Conjugal plasmid transfer in the plant rhizosphere in the One Health context

Abstract

Introduction: Horizontal gene transfer (HGT) of antibiotic resistance genes (ARGs) is one of the primary routes of antimicrobial resistance (AMR) dissemination. In the One Health context, tracking the spread of mobile genetic elements (MGEs) carrying ARGs in agri-food ecosystems is pivotal in understanding AMR diffusion and estimating potential risks for human health. So far, little attention has been devoted to plant niches; hence, this study aimed to evaluate the conjugal transfer of ARGs to the bacterial community associated with the plant rhizosphere, a hotspot for microbial abundance and activity in the soil. We simulated a source of AMR determinants that could enter the food chain via plants through irrigation.
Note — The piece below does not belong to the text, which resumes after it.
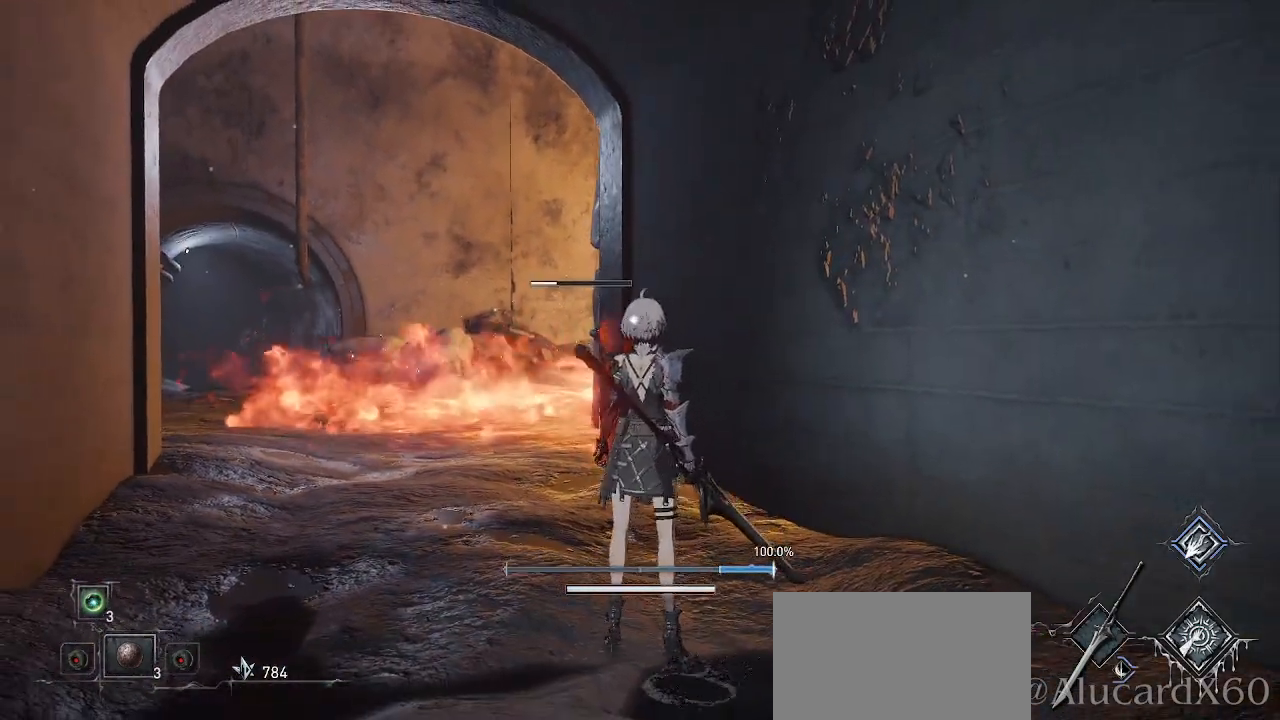
{"buttons": [], "left_stick": "center", "right_stick": "center", "events": []}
Methods: Among the bacterial strains isolated from treated wastewater, the strain Klebsiella variicola EEF15 was selected as an ARG donor because of the relevance of Enterobacteriaceae in the AMR context and the One Health framework. The strain ability to recolonize lettuce, chosen as a model for vegetables that were consumed raw, was assessed by a rifampicin resistant mutant. K. variicola EEF15 was genetically manipulated to track the conjugal transfer of the broad host range plasmid pKJK5 containing a fluorescent marker gene to the natural rhizosphere microbiome obtained from lettuce plants. Transconjugants were sorted by fluorescent protein expression and identified through 16S rRNA gene amplicon sequencing.
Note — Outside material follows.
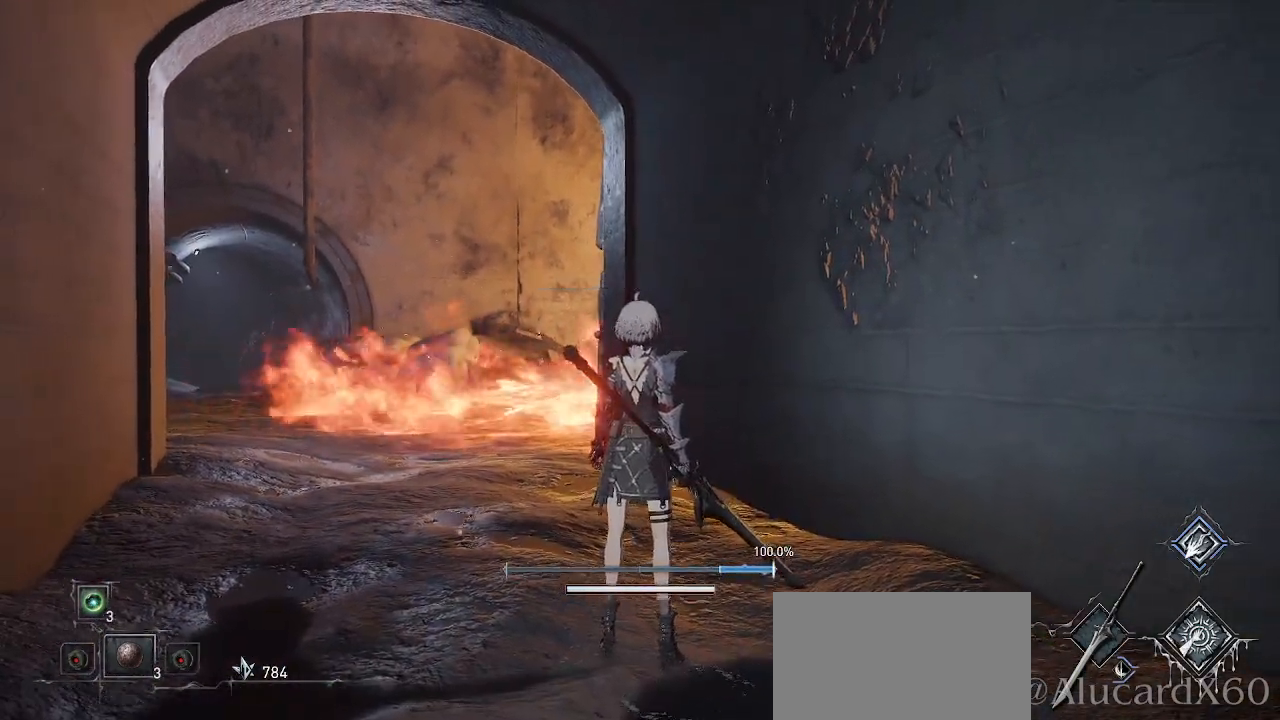
{"buttons": [], "left_stick": "up-left", "right_stick": "center", "events": [[283, "left_stick", "left"], [350, "left_stick", "up-left"]]}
Results and discussion: K. variicola EEF15 was able to colonize the lettuce rhizosphere and inhabit its leaf endosphere 7 days past bacterial administration. Fluorescence stereomicroscopy revealed plasmid transfer at a frequency of 10^-3; cell sorting allowed the selection of the transconjugants. The conjugation rates and the strain's ability to colonize the plant rhizosphere and leaf endosphere make strain EEF15::lacI^q-pLpp-mCherry-gm^R with pKJK5::Plac::gfp an interesting candidate to study ARG spread in the agri-food ecosystem. Future studies taking advantage of additional environmental donor strains could provide a comprehensive snapshot of AMR spread in the One Health context.

Keywords: agri-food system; conjugation; endosphere; horizontal gene transfer; microbial community; ready-to-eat vegetables; rhizosphere.

Figure 1

Lettuce colonization by Klebsiella variicola EEF15 RIF-R when lettuce rhizosphere was bacterized with 10⁸ and 10⁹ cells/g of soil (indicated as “10⁸” and “10⁹” in the sample names). EEF15 RIF-R abundance in the rhizosphere (“R” samples) and in the leaf endosphere (“E” sample) is indicated as CFU/g of soil or leaf tissue, respectively.

Figure 2

Multidimensional scaling (MDS)/principal coordinate analysis (PCoA) on weighted UniFrac Distance of the sample replicates of each treatment, i.e., transconjugants obtained using Escherichia coli MG1655::lacI^q-pLpp-mCherry-km^R donor strain, transconjugants obtained using Klebsiella variicola EEF15::lacI^q-pLpp-mCherry-gm^R donor strain and the original bacterial community of lettuce rhizosphere.

Figure 3

Relative abundance of ASVs related to filter mating assays and from the original rhizosphere bacterial community (higher than 0.05% for at least one treatment) at the family level. Eighty-two ASVs, whose relative abundance is lower than 0.05%, are classified as “Others.” From the left to the right, histograms refer to transconjugants obtained with Klebsiella variicola EEF15::lacI^q-pLpp-mCherry-gm^R and Escherichia coli MG1655::lacI^q-pLpp-mCherry-km^R donor strains. The last histogram showed the relative abundance of bacterial families of the bacterial community originally associated with the lettuce rhizosphere.